La décadence

21 mars 2021 – 06h55


Pour:

Luis Guillermo Restrepo Satizábal

Un directeur obscur d’une fédération de municipalités propose de changer la Constitution pour prolonger le mandat des élus par vote populaire à la présidence et au Congrès, et le scandale éclate. Le favori pour remplacer le président Iván Duque appelle à une rébellion dans les rues contre la proposition, et rien ne se passe.

Ce scandale a duré une semaine. C’est Gilberto Toro, un homme connu pour être depuis des années dans une fédération de maires spécialisée dans le clientélisme et dans le tirage des ficelles de la politique régionale, du Congrès et d’une grande partie du pouvoir exécutif. Sa proposition n’est pas nouvelle: utilisons le pouvoir qui nous a été conféré lors des élections pour changer la Constitution à notre guise, en restant deux ans de plus, en nous épargnant l’usure d’une campagne et en garantissant les revenus et les avantages que cela implique.

Les excuses sont très faciles: la pandémie qui ne nous permet pas de faire campagne. Et d’ailleurs, on empêche Petro de tout prendre si, comme les sondages l’indiquent, il est élu président de la République. Ainsi, les politiciens restent redevables de la faveur, le gouvernement aussi même s’il n’a pas approuvé ou consenti à la disgrâce, et les membres du Congrès trouvent l’excuse parfaite pour contourner la Constitution et leurs engagements envers les électeurs de rester au pouvoir pendant quatre ans.

C’est la confirmation de quelque chose de triste dans la démocratie colombienne: en période de campagne comme celle dans laquelle nous sommes déjà submergés, les parlementaires et les candidats à la réélection, ou à la présidence, ainsi que ceux qui veulent les remplacer, offrent l’or et le Maure et s’engager à respecter le mandat. Une fois élus, ils leur tournent le dos et font ce qu’ils veulent. Le métier de la grande majorité est de se perpétuer au pouvoir et de l’utiliser pour sa propre convenance.

Jusqu’à ce que le scandale soit découvert, les gens réagissent et les médias expriment l’indignation de la société, portée en grande partie par des journalistes déterminés à impliquer le président en exercice dans le canular. Puis la déroute commence, le pharisaïsme apparaît, les partis des vingt-deux représentants qui ont présenté la proposition les renient et quinze d’entre eux retirent leurs signatures la queue entre les jambes.

Pendant ce temps, Petro appelle à une rébellion dans la rue contre un coup d’État qui n’existe pas. C’est son style, c’est son obsession, c’est sa façon d’agir et avec cela il a intimidé tous ces politiciens qui le craignent ou le voient comme le prochain président. Mais personne ne dit rien, car Petro mène les sondages et il faut trouver un logement. Et si je gagne? Que faisons nous?

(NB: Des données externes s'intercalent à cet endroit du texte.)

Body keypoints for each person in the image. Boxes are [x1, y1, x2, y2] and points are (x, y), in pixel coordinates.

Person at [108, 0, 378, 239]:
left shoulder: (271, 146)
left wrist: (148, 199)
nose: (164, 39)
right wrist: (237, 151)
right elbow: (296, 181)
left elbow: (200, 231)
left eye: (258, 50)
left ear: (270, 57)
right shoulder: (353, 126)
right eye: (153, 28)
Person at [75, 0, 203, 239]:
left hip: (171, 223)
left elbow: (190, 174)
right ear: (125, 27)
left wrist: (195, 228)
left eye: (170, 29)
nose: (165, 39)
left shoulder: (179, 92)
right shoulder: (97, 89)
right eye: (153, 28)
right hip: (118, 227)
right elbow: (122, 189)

Ensuite, le silence entoure l’incitation de Petro qui veut rester au moins trois mandats consécutifs à la présidence de la République. Et tout est si calme, rien ne s’est passé, attendons l’autre scandale, n’interrompons pas la crise que nous traversons ou les solutions dont les Colombiens ont un besoin urgent. Dans l’ensemble, il est peut-être le prochain président et ce n’est pas bon de le déranger.

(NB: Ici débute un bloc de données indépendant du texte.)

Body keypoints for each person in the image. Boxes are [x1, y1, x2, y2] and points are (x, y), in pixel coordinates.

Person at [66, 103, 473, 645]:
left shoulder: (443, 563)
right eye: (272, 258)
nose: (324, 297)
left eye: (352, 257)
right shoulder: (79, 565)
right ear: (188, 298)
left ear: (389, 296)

Ce qui compte maintenant, c’est de défendre nos sièges et de nous accommoder dans le train de la victoire qui nous garantit la continuité et le commerce avec l’intérêt public, comme l’ont fait Roys Barreras et Benedetti. Le moins est d’écouter les clameurs des citoyens et de résoudre la crise, le travail pour lequel nous avons été élus. C’est ce qu’est la politique professionnelle aujourd’hui.

Quelque chose de similaire s’est produit il y a vingt ans au Venezuela et a produit l’élection d’Hugo Chávez. Telle est la décadence.